Hong Kong CNN Business  — 

SoftBank’s decision to abandon its $300 million investment in dog-walking startup Wag has raised more questions about the strategy of its mega tech fund.

The $100 billion Vision Fund, backed by Saudi Arabia, has poured huge amounts of money into tech startups around the world. Overall, it has chalked up healthy returns since launching in 2017, but some of its flashiest investments, such as Uber (UBER) and Slack (WORK), have struggled on Wall Street since going public this year. Worse still, SoftBank (SFTBF) had to bail out WeWork in October after it failed to pull off an IPO.

SoftBank CEO and founder Masayoshi Son warned investors at an earnings presentation last month that there could be other WeWork scenarios on the horizon, even as he pledged to stick to his strategy of betting big to pick technology’s future winners.

“Like the dog walking company and other portfolio companies, we may see similar problems surfacing,” Son said, referring to Wag.

Son didn’t go into details, but analysts have identified a few investments that could dent the Vision Fund’s returns in the near future.

Didi, Grab and Ola

Uber is the worst performer in the Vision Fund’s portfolio following a mega write down, and more trouble could be brewing in transportation and logistics, which represents 40% of the fund’s total investments.

The Vision Fund also has stakes in ride-hailing startups Didi, Grab and Ola, all of which “will likely face similar issues as Uber, with their economics likely remaining challenged until robo-taxis become viable and eliminate the cost of the driver,” Bernstein analyst Chris Lane wrote in a note on Tuesday.

SoftBank last month took an $8.9 billion hit from Uber and other investments for the July to September period.

Other transport bets include on-demand food delivery company DoorDash, Nauto, which uses cameras and artificial intelligence to understand driver behavior, and self-driving car company GM Cruise, an affiliate of the US automaker. The futures of those firms are similarly linked to autonomous driving, said Lane.

The Vision Fund has invested $31.4 billion in about two dozen transportation and logistics startups around the world. As of September 30, the fair value of those companies was pegged at $31.1 billion, which means the fund has lost about 1% on its investments, according to Lane and SoftBank’s presentation material.

Oyo and OneConnect

At WeWork, SoftBank was the sole or main investor in the last few rounds, driving the company’s sky high valuation. Investors are now worried that WeWork wasn’t an exception, but more of a rule, according to Jefferies analyst Atul Goyal.

“Apparently, this pattern has repeated in many cases,” including Indian hotel startup Oyo and financial technology company OneConnect, Goyal said in a note on Monday.

In October, Oyo raised $1.5 billion in fresh funds from its founder Ritesh Agarwal, SoftBank and other investors. Funding for the round reportedly came from Japanese banks “which could not have possibly lent that money to Oyo’s founder without assurances and guarantees from SoftBank Group,” Goyal said.

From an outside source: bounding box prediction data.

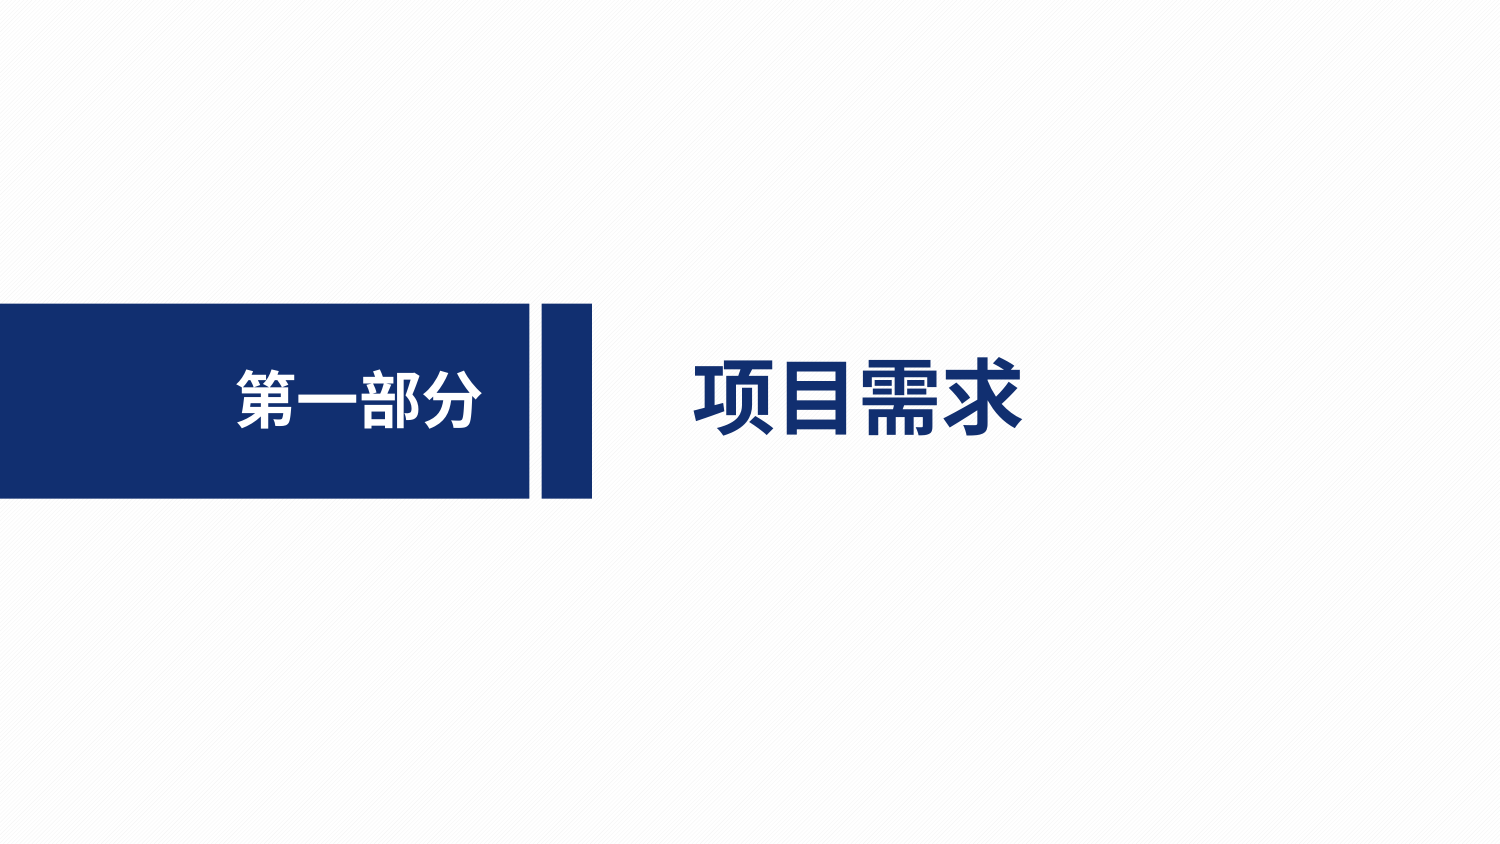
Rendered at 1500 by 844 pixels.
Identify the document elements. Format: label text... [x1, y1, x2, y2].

text_box 第一部分 [223, 355, 496, 442]
text_box [540, 302, 594, 501]
text_box 项目需求 [680, 339, 1037, 451]
text_box [0, 302, 532, 501]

OneConnect, a unit of Chinese insurance giant Ping An (PIAIF) that helps financial institutions manage digital transactions, launched its public offering in the United States last week. The company could raise up to $504 million, selling 36 million shares for between $12 and $14 each, according to an SEC filing last Tuesday.

The price range values OneConnect at between $4.4 billion and $5.2 billion, falling well short of the $7.4 billion Ping An said the unit was worth last year, when it raised $650 million from investors including SoftBank.

If SoftBank continues to inject cash into such companies at inflated valuations, other investors may be scared off. That could leave SoftBank and the Vision Fund as sole or majority investors, “but this will create the specter of [WeWork] all over again,” said Goyal.

The Vision Fund is still ahead

Despite the billions committed to the WeWork bailout and written off at Uber, the Vision Fund has had a respectable run so far.

The fund officially closed in September, after deploying about 85% of its cash. It holds 15% back to pay preferred investors an annual 7% coupon, and for follow-on investments in fund companies.

Son’s mega tech fund “has achieved an [internal rate of return] of 24% in its 28 months of operation, with gains of $11.4 billion from its investment in 90 companies,” according to Lane, the Bernstein analyst. That return does not take into account inflation, cost of capital or financial risks.

Among the 15 analysts polled by data provider Refinitiv, 14 have a buy or strong buy recommendation for SoftBank’s stock. Only one analyst, Goyal of Jefferies, rates SoftBank a hold.

Shares in SoftBank ticked down 0.3% in Tokyo on Tuesday, down nearly 30% from a high in April.